La precisazione di Macron può essere considerata un passo indietro rispetto alla coalizione a guida statunitense?

Macron ha fissato dei paletti, se non dovesse dare seguito a questa sua presa di posizione anche per lui si porrebbe un tema di credibilità. La Francia di Macron in più di un’occasione ha fatto marcia indietro, ha sostanzialmente ammesso che Assad può rimanere al potere, salvo poi condannare l’uso di armi chimiche. C’è un altro Paese che da sempre ha tracciato una precisa linea rossa per intervenire in Siria.

Quale?

Israele ha sempre condotto raid mirati, anche dopo il cessate-il-fuoco concordato da Trump e Putin al G20. Dal 2011 ad oggi Tel Aviv è intervenuta soprattutto per sventare la minaccia n.1: la presenza dei pasdaran iraniani e di Hezbollah sulle alture del Golan. La libertà con cui Israele ha potuto effettuare raid contro ufficiali di Hezbollah in Siria ha sollevato il sospetto che la Russia, pur difendendo il regime di Assad, non condivida necessariamente l’agenda dei suoi alleati.

La Turchia di Erdogan è presente nel nord del Paese e viene da un summit decisivo con la Russia e l’Iran. Come reagirà a un intervento americano?

La Turchia in questi otto anni di conflitto in Siria ci ha abituato a cambi di visione eclatanti. In un primo momento Ankara ha chiesto la rimozione di Assad come precondizione per un negoziato. Poi la giravolta di 180° su Aleppo a fianco della Russia, anche perché il Cremlino ha supportato il governo turco in occasione del tentato colpo di Stato del 2016. Ora Erdogan ha criticato aspramente l’attacco chimico nella Ghuta, ma è evidente che sul conflitto in Siria la Turchia, e lo ha dimostrato il vertice con Rohani e Putin, si sta allontanando dalla Nato.

Che piani ha Erdogan per la fascia siriana sotto il controllo del suo esercito?

La Turchia ha fatto rientrare nel cantone di Afrin 160mila profughi siriani, l’obiettivo è portarne almeno 600mila. In questi anni Ankara ha ospitato più di tre milioni di profughi siriani, adesso l’obiettivo è riportarli nella regione dei curdi per alterare la composizione demografica di quelle terre.

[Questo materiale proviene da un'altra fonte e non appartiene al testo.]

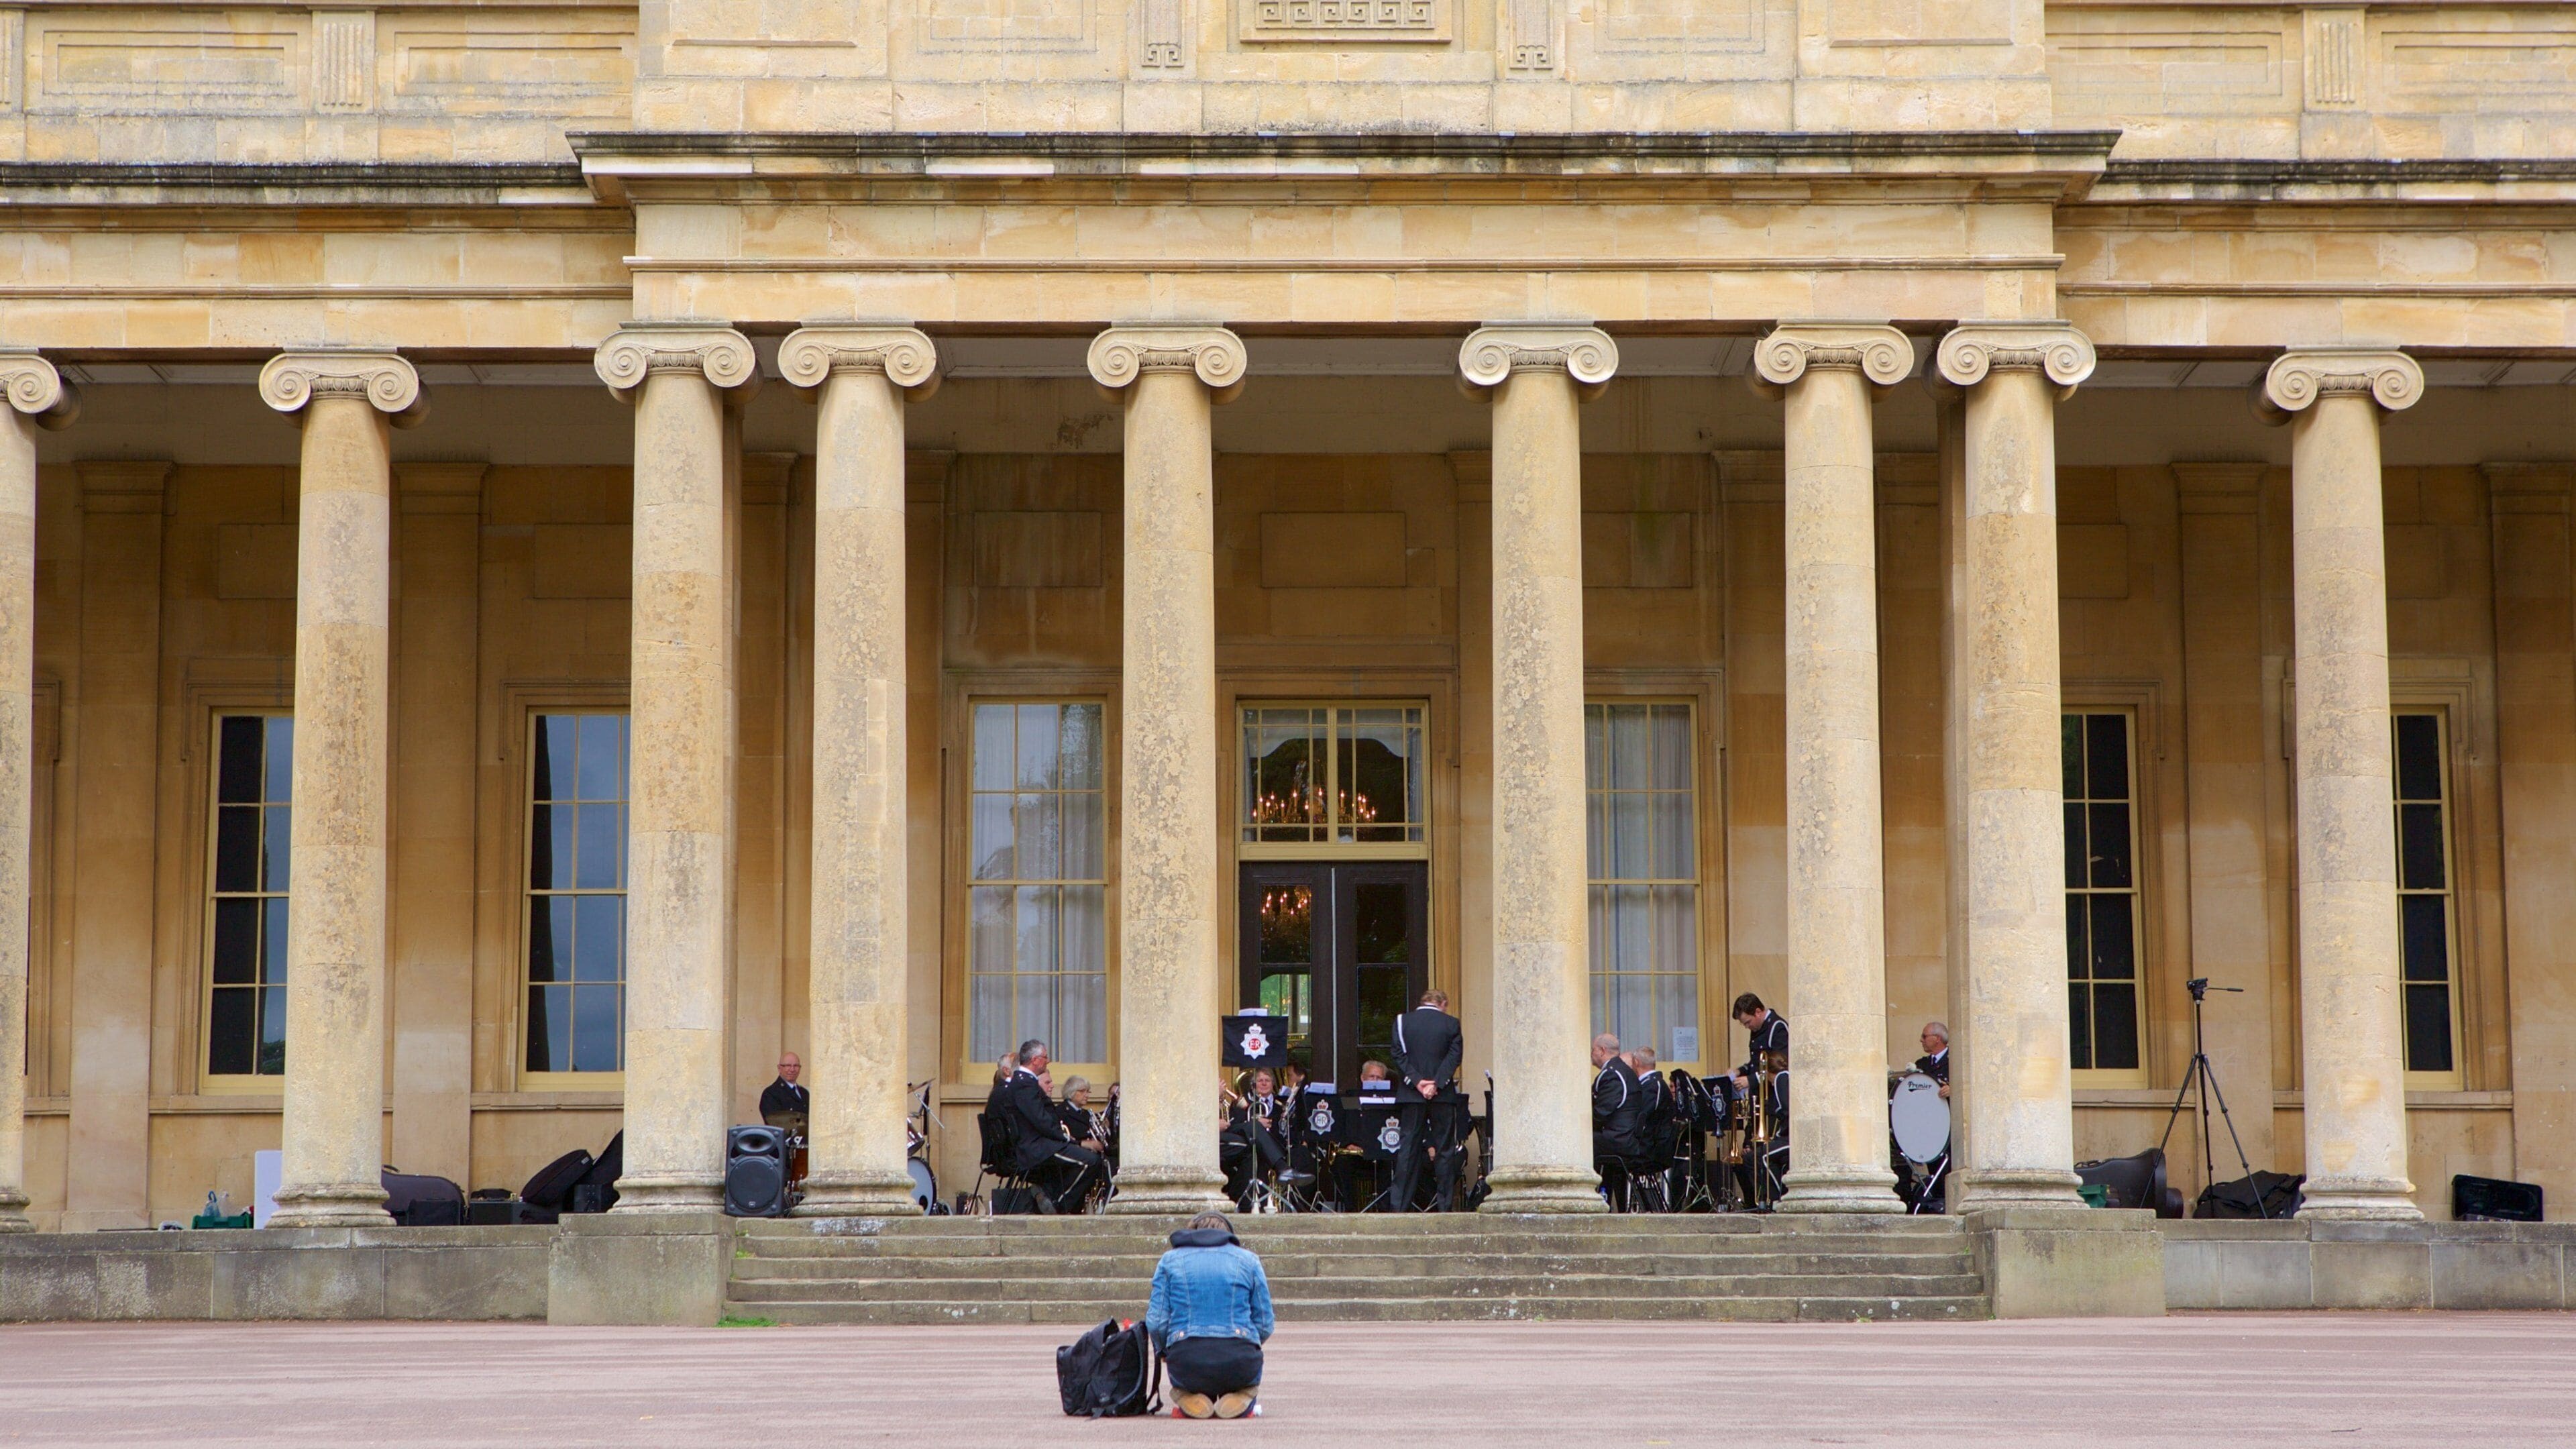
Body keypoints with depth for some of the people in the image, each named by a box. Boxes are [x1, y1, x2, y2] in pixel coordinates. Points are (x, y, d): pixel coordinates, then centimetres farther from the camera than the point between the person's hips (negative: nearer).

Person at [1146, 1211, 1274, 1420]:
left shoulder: (1170, 1260, 12)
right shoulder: (1248, 1260, 12)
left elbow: (1157, 1322, 2)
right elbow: (1264, 1323, 8)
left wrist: (1164, 1352, 23)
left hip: (1185, 1366, 1)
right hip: (1239, 1363, -1)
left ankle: (1186, 1396, 3)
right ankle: (1242, 1397, 3)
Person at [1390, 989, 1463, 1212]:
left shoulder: (1402, 1021, 5)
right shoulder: (1451, 1024, 2)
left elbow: (1399, 1055, -3)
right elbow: (1455, 1056, -7)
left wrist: (1417, 1081, -8)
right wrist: (1436, 1084, -11)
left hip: (1411, 1095, 1)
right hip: (1443, 1095, -1)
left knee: (1407, 1149, 3)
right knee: (1445, 1150, 4)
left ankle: (1401, 1205, -2)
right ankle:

Ci sono i presupposti per un intervento della Nato qualora fossero accertate le responsabilità dell’attacco chimico?

Più volte si è cercato di tirare in ballo la Nato nella vicenda siriana, soprattutto dopo l’abbattimento dell’aereo russo. Ma oggi mi sembra molto difficile, anche a fronte delle posizioni di alcuni alleati che non sono favorevoli a un intervento dell’Alleanza.

L’Unione Europea al momento non ha preso una posizione ufficiale.

L’Unione Europea ha fortemente criticato il presunto uso di armi chimiche. Francia, Regno Unito e Germania si stanno sbilanciando, l’Italia paga il prezzo di una fase di delicata transizione politica. Dalle prossime ore in Siria dipende invece l’importante missione militare in Libano, dove sono impegnati diversi Stati membri dell’Ue, l’Italia in primis. Una deflagrazione del conflitto siriano può straripare nei Paesi confinanti e mettere a rischio la missione Onu.